ISS-WeltraumlaborZehn Jahre Columbus

Am 7. Februar 2008 startete das europäische Forschungsmodul Columbus an Bord des Space Shuttle Atlantis zur Internationalen Raumstation ISS. Rund 1800 wissenschaftliche Experimente wurden bisher dort durchgeführt.

Columbus an der ISS

Das Weltraumlabor Columbus wurde am 11. Februar 2008 in Betrieb genommen.

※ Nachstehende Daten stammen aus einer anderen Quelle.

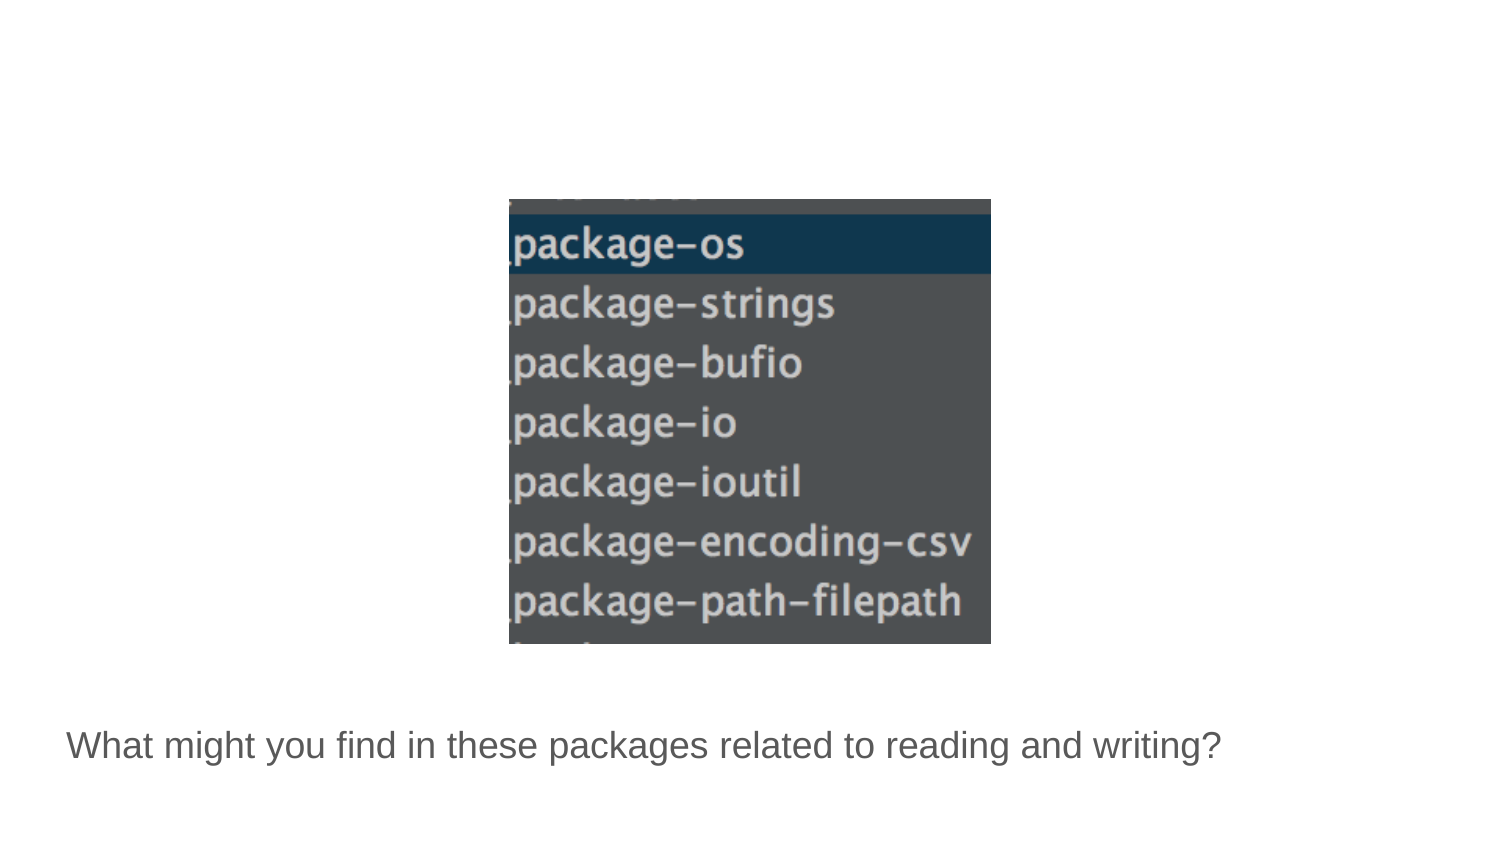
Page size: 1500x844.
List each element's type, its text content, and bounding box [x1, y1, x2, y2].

list What might you find in these packages related to reading and writing? [51, 694, 1456, 794]
picture [509, 199, 991, 644]
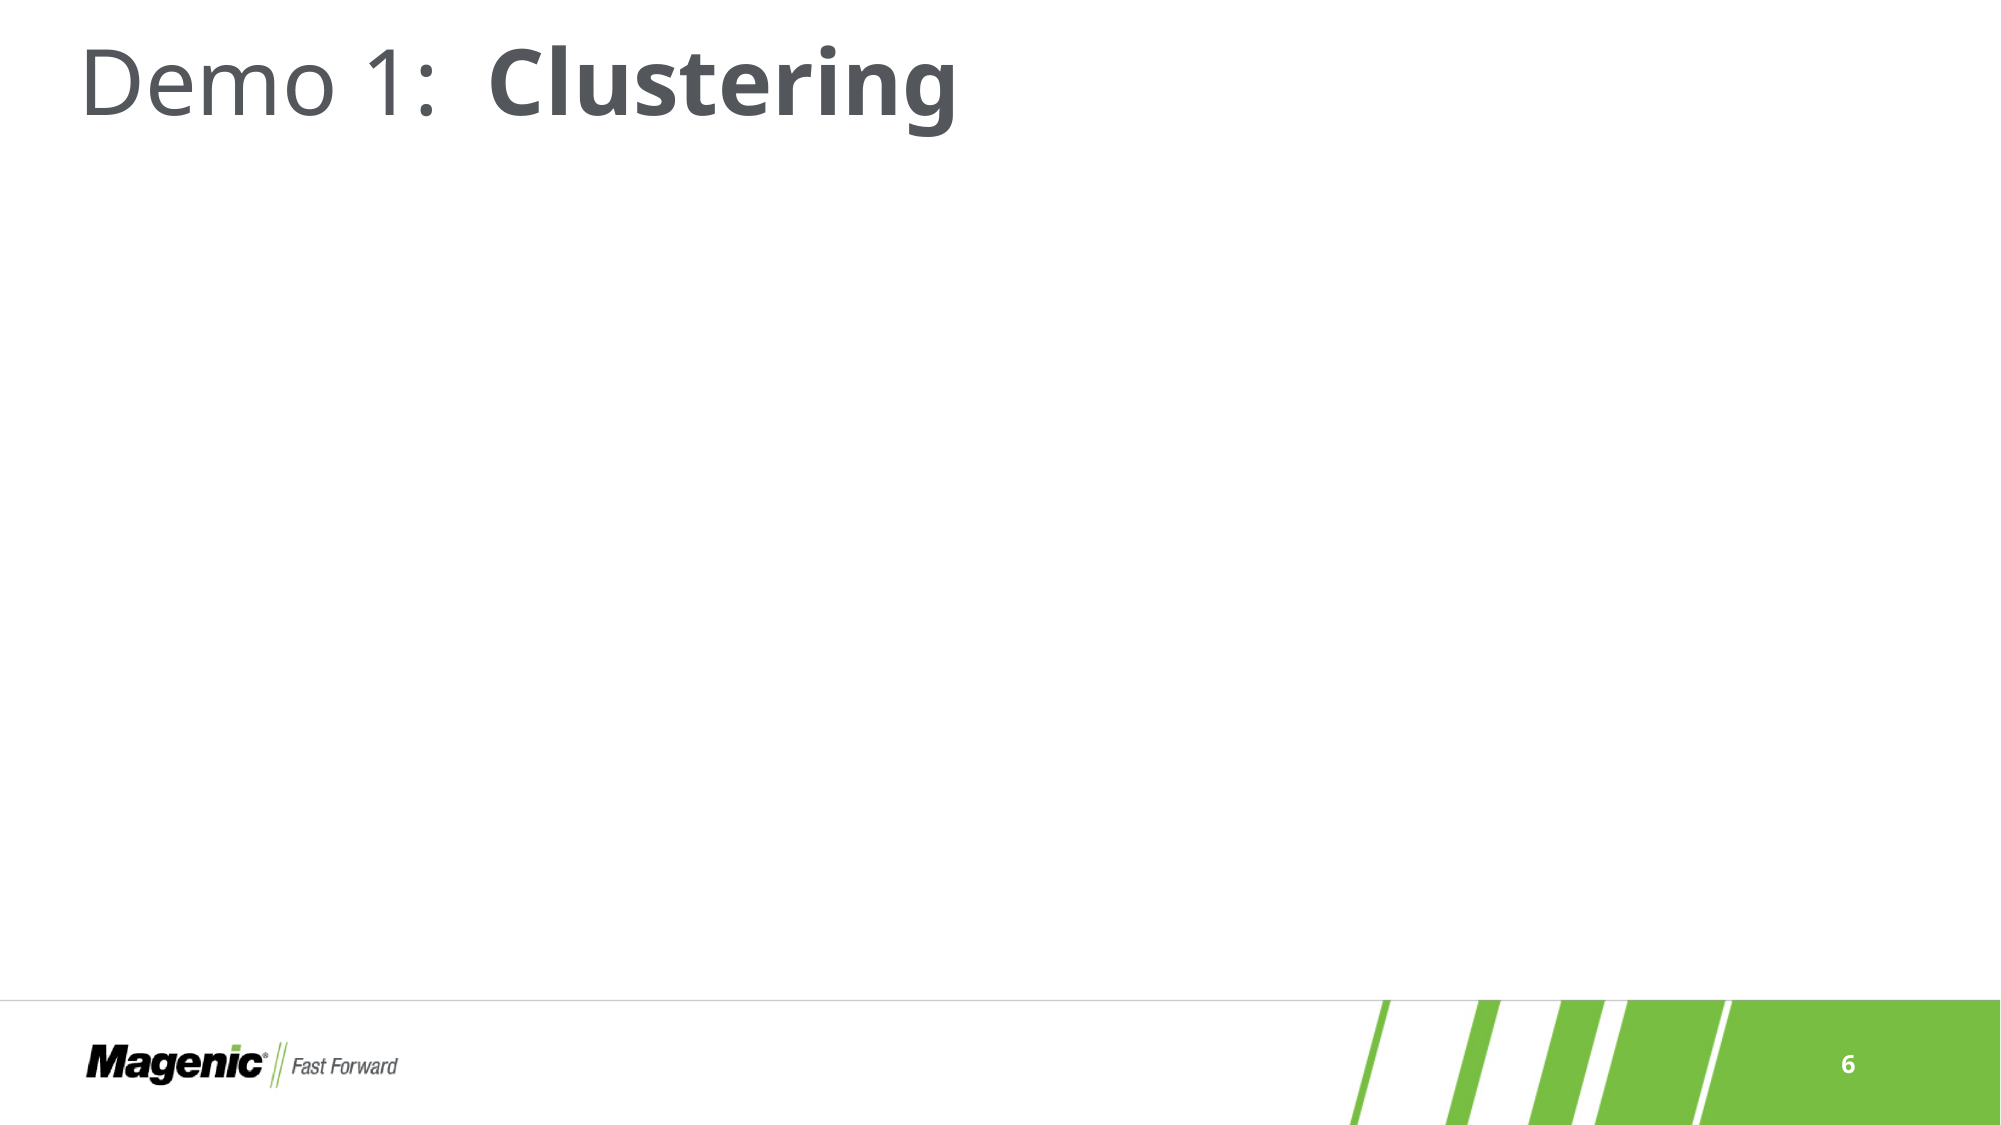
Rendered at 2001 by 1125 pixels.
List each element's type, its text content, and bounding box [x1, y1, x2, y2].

picture [0, 0, 2001, 1125]
title Demo 1: Clustering [63, 41, 1938, 131]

Foto und Copyright: NASA  

 

Ob Astrophysik, Materialforschung, Medizin oder Psychologie: Seit zehn Jahren ist Columbus das wissenschaftliche Herzstück für europäische Forschung auf der ISS. Entwickelt und gebaut wurde Columbus von Aurbus im Auftrag der europäischen Raumfahrtagentur ESA. Den Betrieb leitet das Deutsche Zentrum für Luft- und Raumfahrt (DLR) vom Columbus-Kontrollzentrum in Oberpfaffenhofen aus.

Der deutsche Astronaut Hans Schlegel nahm das Labor im Rahmen der Mission STS-122 am 11. Februar 2008 in Betrieb. Insgesamt 161 ESA-Experimente wurden seither durchgeführt, hinzukommen Versuche von 67 internationalen Partnern und kommerziellen Nutzern. Mehr als hundert Astronauten waren dazu an Bord, darunter 13 Europäer.

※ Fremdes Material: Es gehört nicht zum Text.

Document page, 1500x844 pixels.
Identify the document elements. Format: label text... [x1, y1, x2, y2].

Columbus ist Europas größter Einzelbeitrag zur ISS. Das Modul hat einen Durchmesser von 4,5 Metern, ist 6,9 Meter lang und hatte eine Startmasse von 12,8 Tonnen (inklusive 2,5 Tonnen Nutzlast). Es ist mit 16 Forschungsanlagen ausgerüstet, die weitgehend automatisch arbeiten oder von der Erde aus gesteuert werden. Maximal drei Astronauten können gleichzeitig in Columbus arbeiten.

Labor in 400 Kilometern Höhe

In seiner zehnjährigen Geschichte wurden mithilfe von Columbus unter anderem Magnetfelder und Grundlagen zur Entwicklung von Schutzschilden erforscht, aber auch das Wachstumsverhalten von Pflanzen und Mikroorganismen in der Schwerelosigkeit. 

Das DLR-Institut für Robotik und Mechatronik bereitet derzeit zwei Experimente zur Mensch-Roboter-Interaktion im Rahmen des Projekts METERON vor. Die Astronauten an Bord der ISS werden im Columbus-Labor den humanoiden Roboter Justin im DLR Oberpfaffenhofen per Tablet steuern. Mittels einer einfachen Befehlseingabe aus der Ferne soll der Roboter komplexe Aufgaben selbstständig ausführen. In der zweiten Jahreshälfte ist dann ein Co-Worker-Experiment mit Alexander Gerst geplant. Der deutsche ESA-Astronaut wird mit einem Tablet von der ISS aus die nächste Entwicklungsstufe des zukünftigen Robonauten testen – das intelligente Zusammenfügen von Elementen für den Aufbau eines Gerätes oder einer Marsstation.